▶ _Task prompt_
Where in the listing does the string "still" appear? Copy every line that holds it.

Records for the task Block Start

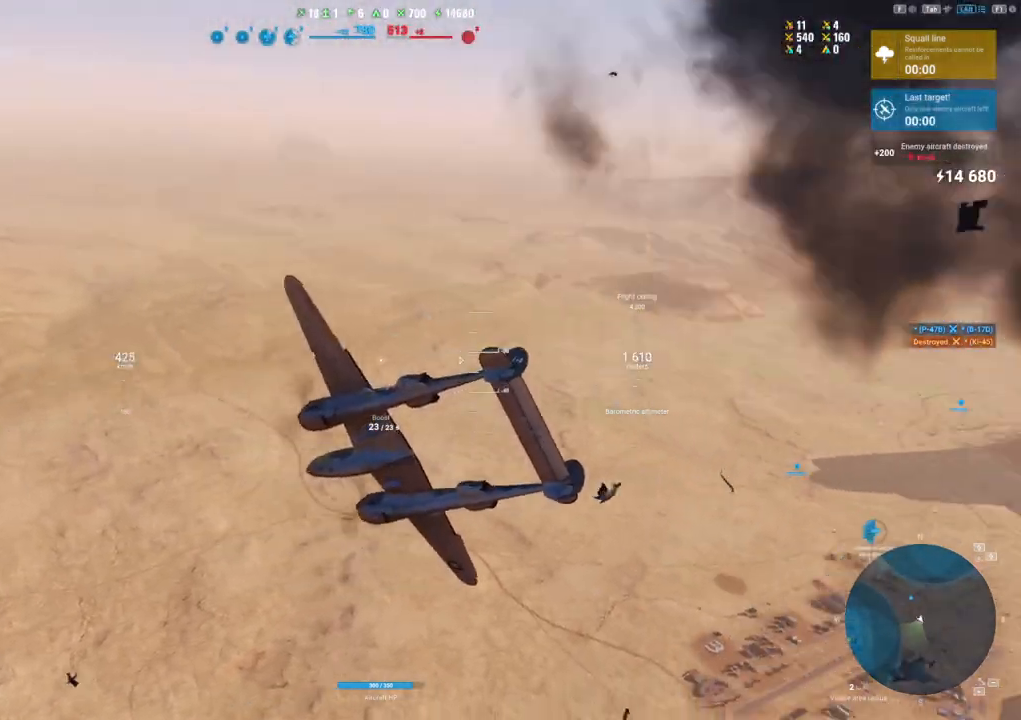
{"keys": ["e"], "mouse": [], "mouse_move": "still", "events": []}
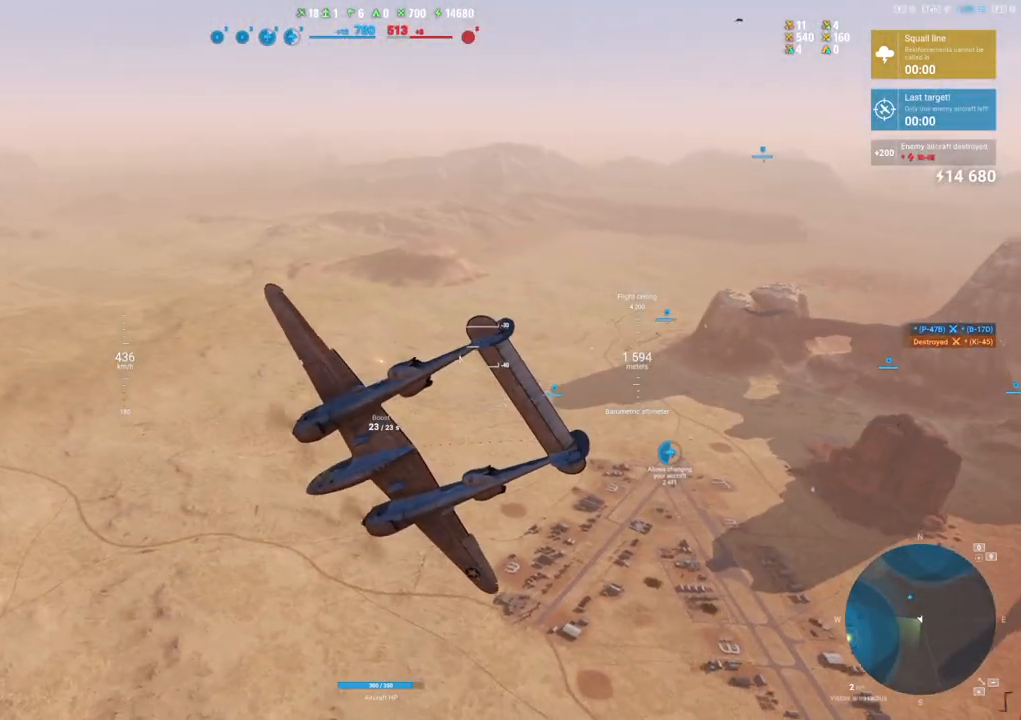
{"keys": ["tab"], "mouse": [], "mouse_move": "still", "events": [[100, "e", "up"], [100, "tab", "down"]]}
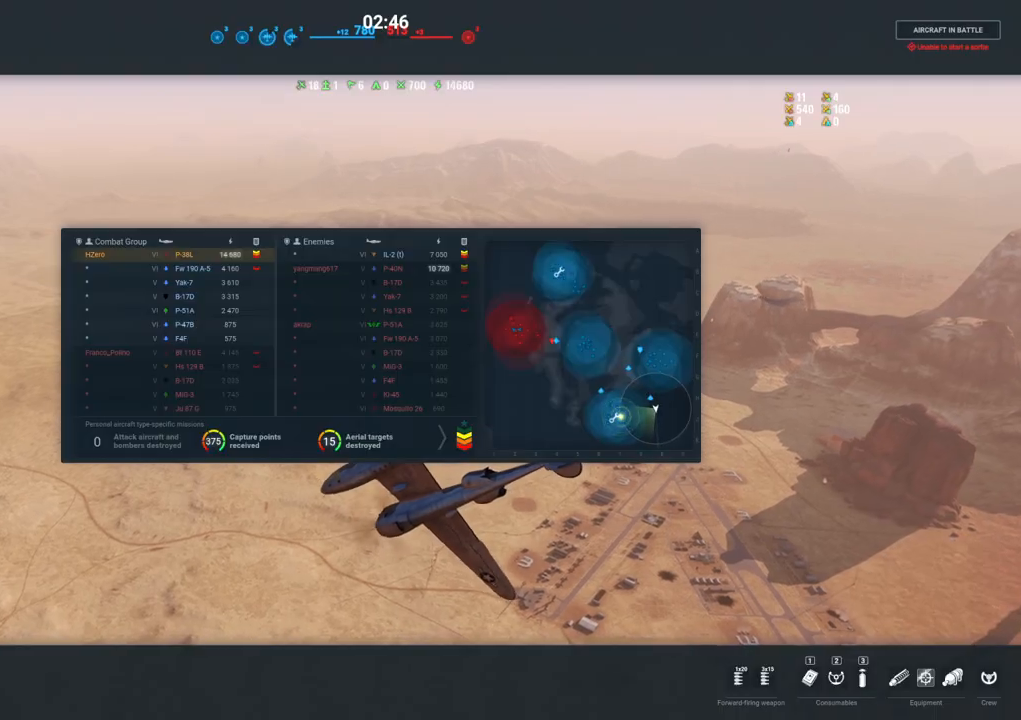
{"keys": ["tab"], "mouse": [], "mouse_move": "still", "events": []}
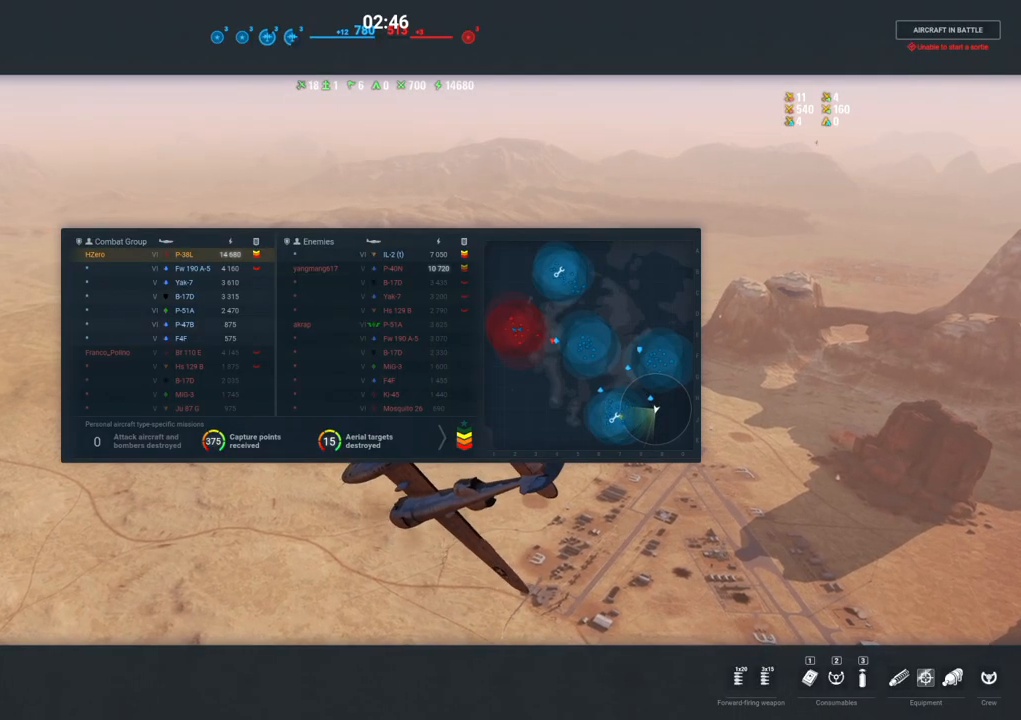
{"keys": ["tab"], "mouse": [], "mouse_move": "still", "events": []}
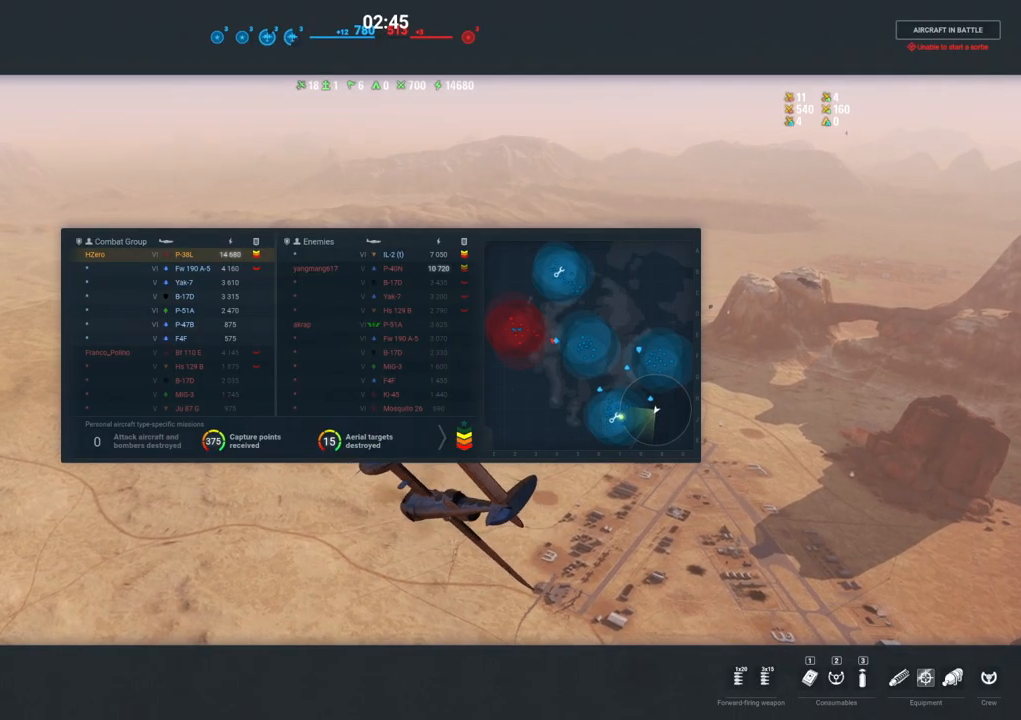
{"keys": [], "mouse": [], "mouse_move": "right", "events": [[367, "tab", "up"]]}
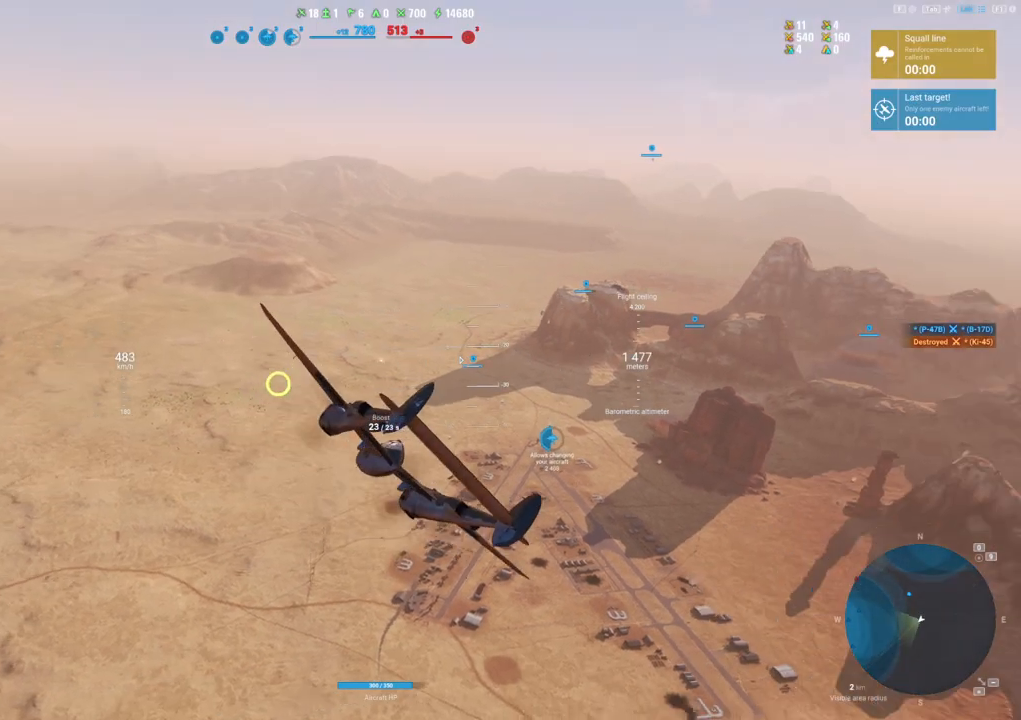
{"keys": [], "mouse": [], "mouse_move": "still", "events": []}
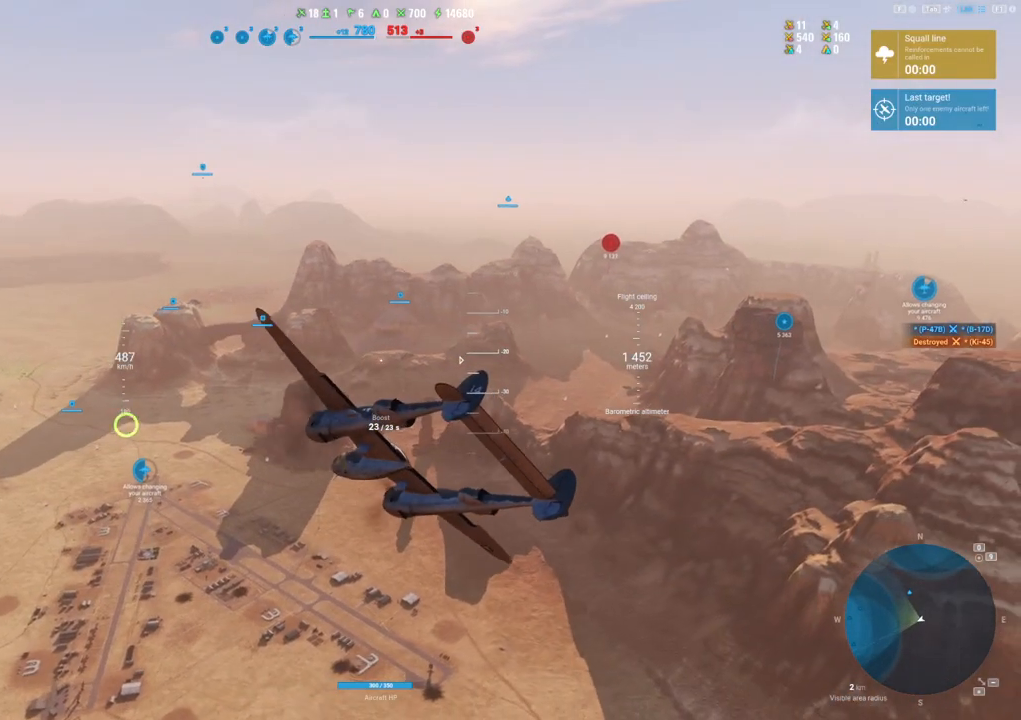
{"keys": [], "mouse": [], "mouse_move": "right", "events": []}
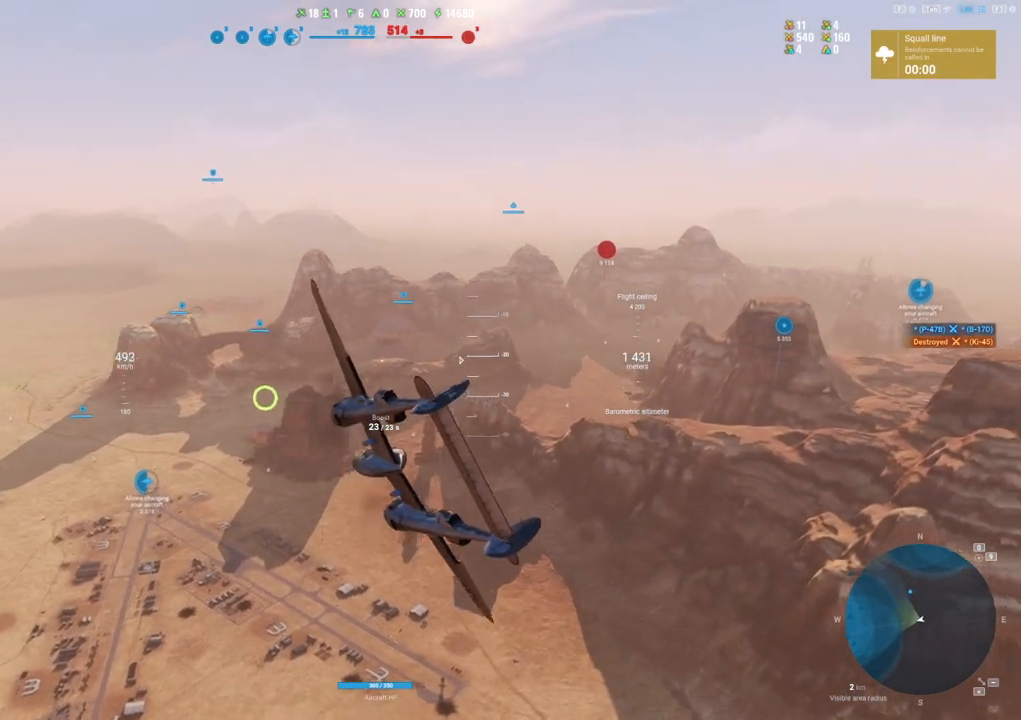
{"keys": ["shift"], "mouse": [], "mouse_move": "right", "events": [[183, "shift", "down"]]}
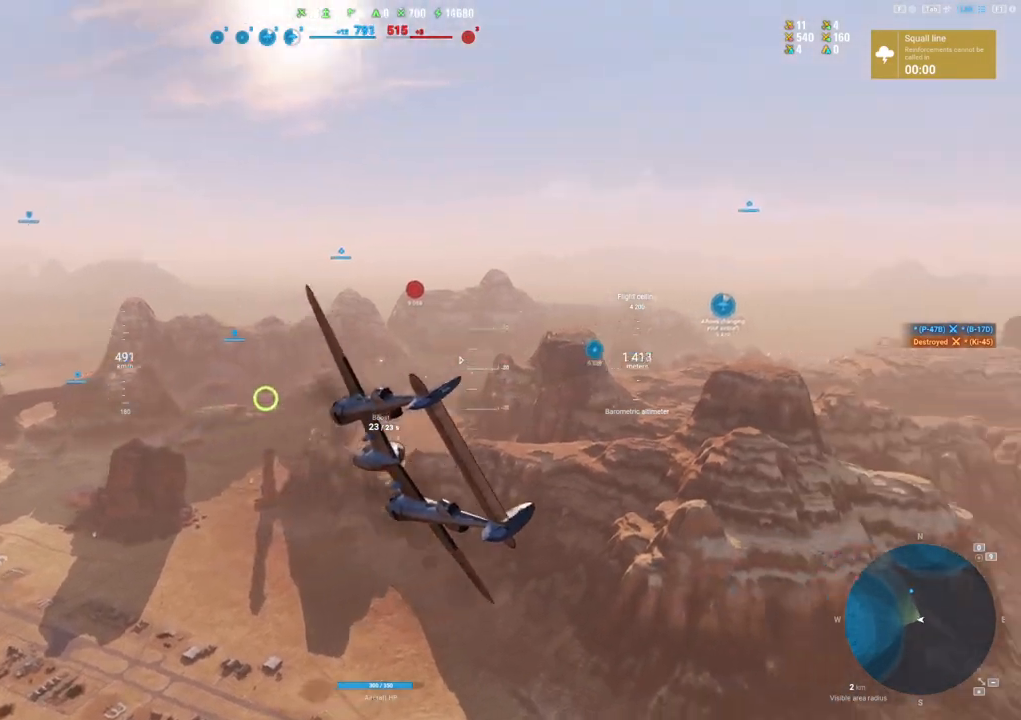
{"keys": ["a", "shift"], "mouse": [], "mouse_move": "still", "events": [[483, "a", "down"]]}
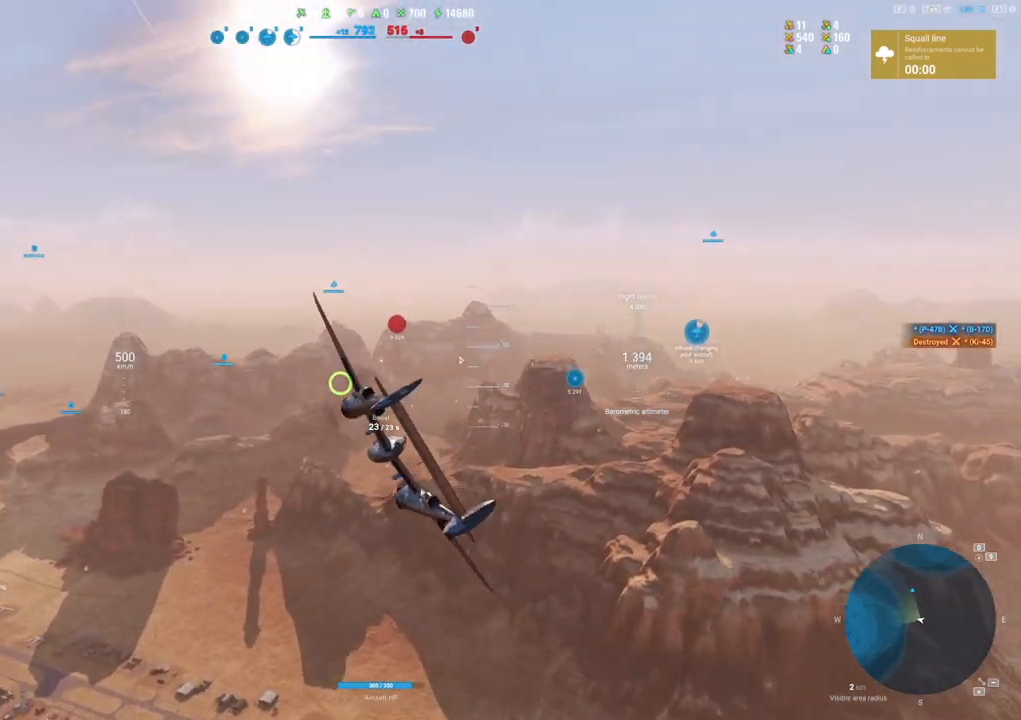
{"keys": ["a", "shift"], "mouse": [], "mouse_move": "still", "events": []}
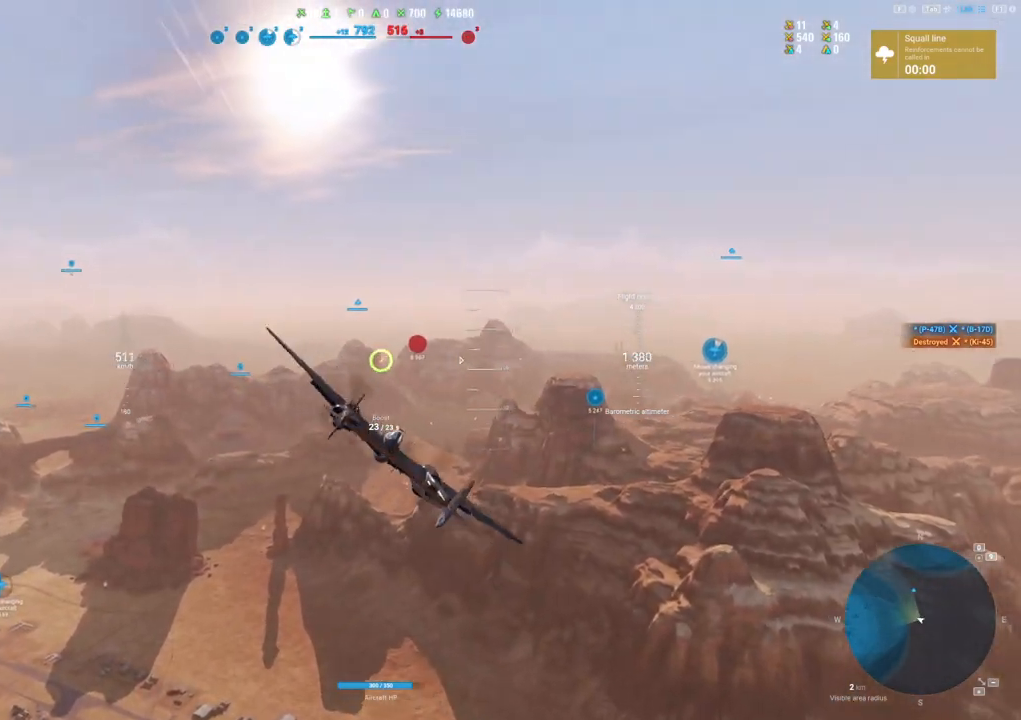
{"keys": ["shift"], "mouse": [], "mouse_move": "right", "events": [[133, "a", "up"]]}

Records for the task Block End

▶ _Solution for this problem_
{"keys": ["e"], "mouse": [], "mouse_move": "still", "events": []}
{"keys": ["tab"], "mouse": [], "mouse_move": "still", "events": [[100, "e", "up"], [100, "tab", "down"]]}
{"keys": ["tab"], "mouse": [], "mouse_move": "still", "events": []}
{"keys": ["tab"], "mouse": [], "mouse_move": "still", "events": []}
{"keys": [], "mouse": [], "mouse_move": "still", "events": []}
{"keys": ["a", "shift"], "mouse": [], "mouse_move": "still", "events": [[483, "a", "down"]]}
{"keys": ["a", "shift"], "mouse": [], "mouse_move": "still", "events": []}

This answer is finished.